I was wondering if anyone has suggestions for fairly simple GO term enrichment that would benefit a survivor/non-survivor study. Currently I have just been comparing the top n most represented terms for the top n most differentially expressed genes. E.g., In the survivors these are the top n terms, and in the non-survivors these are the top n terms, filtering for common terms. I've also ranked terms by the average change in expression, between up and down regulated genes.
Would it be sufficient to continue with the current approach, or would it be worth exploring other venues (if so what would be some reasonable approaches). I have played around with DAVID to a degree, but the goal behind introducing GO was to add coarse-grained support to pathway analysis. DAVID results would warrant a more in dept followup and I want to avoid project creep.
UPDATE: The arrays came from another study where the RNA used was collected only from experimental animals, not all can be assumed to have been exposed to the same experimental conditions. Animals considered non-suvivors here were those that met endpoint critera before the end of the study. Survivors were considered to be from those that had not yet reached endpoint criteria when the study period ended. The RNA was collected from liver tissue. This means that the samples are not time matched and there is no data for the control animals. The goal is to attempt to gain insight into the differences between two experimental classes.
Differentially expressed here would mean a gene that has significant (p <= 0.05) FC of at least 2.0 between the non-survivors and survivors. The arrays were processed with limma using background subtraction and normalized with VSN.

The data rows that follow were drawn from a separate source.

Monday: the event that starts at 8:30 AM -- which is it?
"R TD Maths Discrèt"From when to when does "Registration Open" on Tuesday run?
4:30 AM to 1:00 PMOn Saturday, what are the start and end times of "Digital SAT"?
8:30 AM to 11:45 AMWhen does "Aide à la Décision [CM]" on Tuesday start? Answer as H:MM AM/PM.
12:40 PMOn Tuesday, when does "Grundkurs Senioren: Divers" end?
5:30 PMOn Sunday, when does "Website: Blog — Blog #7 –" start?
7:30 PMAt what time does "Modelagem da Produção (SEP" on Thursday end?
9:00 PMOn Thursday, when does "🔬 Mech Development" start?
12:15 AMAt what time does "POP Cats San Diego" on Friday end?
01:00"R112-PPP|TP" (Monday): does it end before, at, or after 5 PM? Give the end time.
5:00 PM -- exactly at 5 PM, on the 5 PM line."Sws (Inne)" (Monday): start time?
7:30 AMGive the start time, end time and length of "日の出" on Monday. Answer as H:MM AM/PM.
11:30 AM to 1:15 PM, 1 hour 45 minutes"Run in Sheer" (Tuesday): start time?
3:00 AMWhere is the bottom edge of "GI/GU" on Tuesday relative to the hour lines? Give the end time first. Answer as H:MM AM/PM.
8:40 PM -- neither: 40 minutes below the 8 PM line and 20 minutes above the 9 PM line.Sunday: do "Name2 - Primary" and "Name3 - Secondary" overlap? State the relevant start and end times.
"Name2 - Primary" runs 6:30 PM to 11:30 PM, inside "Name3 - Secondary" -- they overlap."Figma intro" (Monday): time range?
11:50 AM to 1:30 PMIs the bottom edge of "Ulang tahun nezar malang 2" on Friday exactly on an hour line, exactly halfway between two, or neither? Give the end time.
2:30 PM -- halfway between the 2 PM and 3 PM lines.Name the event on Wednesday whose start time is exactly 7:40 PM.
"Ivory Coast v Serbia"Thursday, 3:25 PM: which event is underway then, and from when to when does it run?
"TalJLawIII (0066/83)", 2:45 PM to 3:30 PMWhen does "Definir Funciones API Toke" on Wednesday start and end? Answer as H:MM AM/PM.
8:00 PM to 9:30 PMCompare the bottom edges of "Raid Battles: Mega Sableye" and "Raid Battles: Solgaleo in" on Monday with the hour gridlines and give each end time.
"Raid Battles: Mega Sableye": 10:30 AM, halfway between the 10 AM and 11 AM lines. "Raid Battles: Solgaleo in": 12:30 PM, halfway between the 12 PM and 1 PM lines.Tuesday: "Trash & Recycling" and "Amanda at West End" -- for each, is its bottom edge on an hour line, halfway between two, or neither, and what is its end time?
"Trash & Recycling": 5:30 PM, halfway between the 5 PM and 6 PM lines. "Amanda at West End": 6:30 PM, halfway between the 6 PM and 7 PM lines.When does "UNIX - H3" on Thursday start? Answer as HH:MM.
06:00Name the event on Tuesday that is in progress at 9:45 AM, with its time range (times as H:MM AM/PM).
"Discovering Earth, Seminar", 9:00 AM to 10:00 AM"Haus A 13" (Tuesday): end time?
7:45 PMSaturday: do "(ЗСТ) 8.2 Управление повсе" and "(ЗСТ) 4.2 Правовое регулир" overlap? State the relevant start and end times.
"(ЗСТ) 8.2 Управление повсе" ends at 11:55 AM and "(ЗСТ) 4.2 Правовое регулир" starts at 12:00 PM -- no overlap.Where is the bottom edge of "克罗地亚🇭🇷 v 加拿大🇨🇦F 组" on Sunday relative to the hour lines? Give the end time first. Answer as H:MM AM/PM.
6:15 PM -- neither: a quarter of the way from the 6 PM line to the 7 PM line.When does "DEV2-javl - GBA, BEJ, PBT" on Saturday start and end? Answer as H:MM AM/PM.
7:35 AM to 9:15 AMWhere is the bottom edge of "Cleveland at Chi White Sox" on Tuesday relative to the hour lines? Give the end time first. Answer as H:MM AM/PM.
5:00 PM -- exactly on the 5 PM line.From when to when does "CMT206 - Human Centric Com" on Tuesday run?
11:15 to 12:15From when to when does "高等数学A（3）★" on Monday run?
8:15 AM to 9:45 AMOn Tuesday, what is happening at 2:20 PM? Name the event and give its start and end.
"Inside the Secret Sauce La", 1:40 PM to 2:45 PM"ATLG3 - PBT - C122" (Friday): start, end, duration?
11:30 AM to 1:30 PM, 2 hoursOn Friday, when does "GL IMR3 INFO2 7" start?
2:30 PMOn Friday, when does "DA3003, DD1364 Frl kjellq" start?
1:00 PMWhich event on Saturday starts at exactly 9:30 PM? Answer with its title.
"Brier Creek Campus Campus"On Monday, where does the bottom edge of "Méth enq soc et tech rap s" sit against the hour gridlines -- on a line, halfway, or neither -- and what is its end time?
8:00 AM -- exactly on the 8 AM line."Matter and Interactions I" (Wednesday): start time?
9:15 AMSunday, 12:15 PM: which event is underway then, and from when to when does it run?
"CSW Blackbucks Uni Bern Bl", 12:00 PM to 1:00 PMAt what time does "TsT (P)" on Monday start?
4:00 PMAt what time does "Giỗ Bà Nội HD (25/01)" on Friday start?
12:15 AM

GO term assignment has been established by mining for orthologous proteins through reciprocal blast againt human and mouse proteins. Mouse and human GO terms were downloaded directly from the GOC website to obtain the most recent versions. Meaning a gene in the model animal will only have GO annotations if there is at least one gene in either humans or mice that has a sufficient RBH. This also limits the analysis to some subset of the available probes on the arrays. Human and mouse derived annotations are being considered individually, meaning I plan to duplicate any GO enrichment I perform, once with the mouse set and once with the human set.
All of this is in a MySQL db, so it is flexible.
The idea is to use these annotations to provide a basic functional characterization of the differences between the two experimental groups.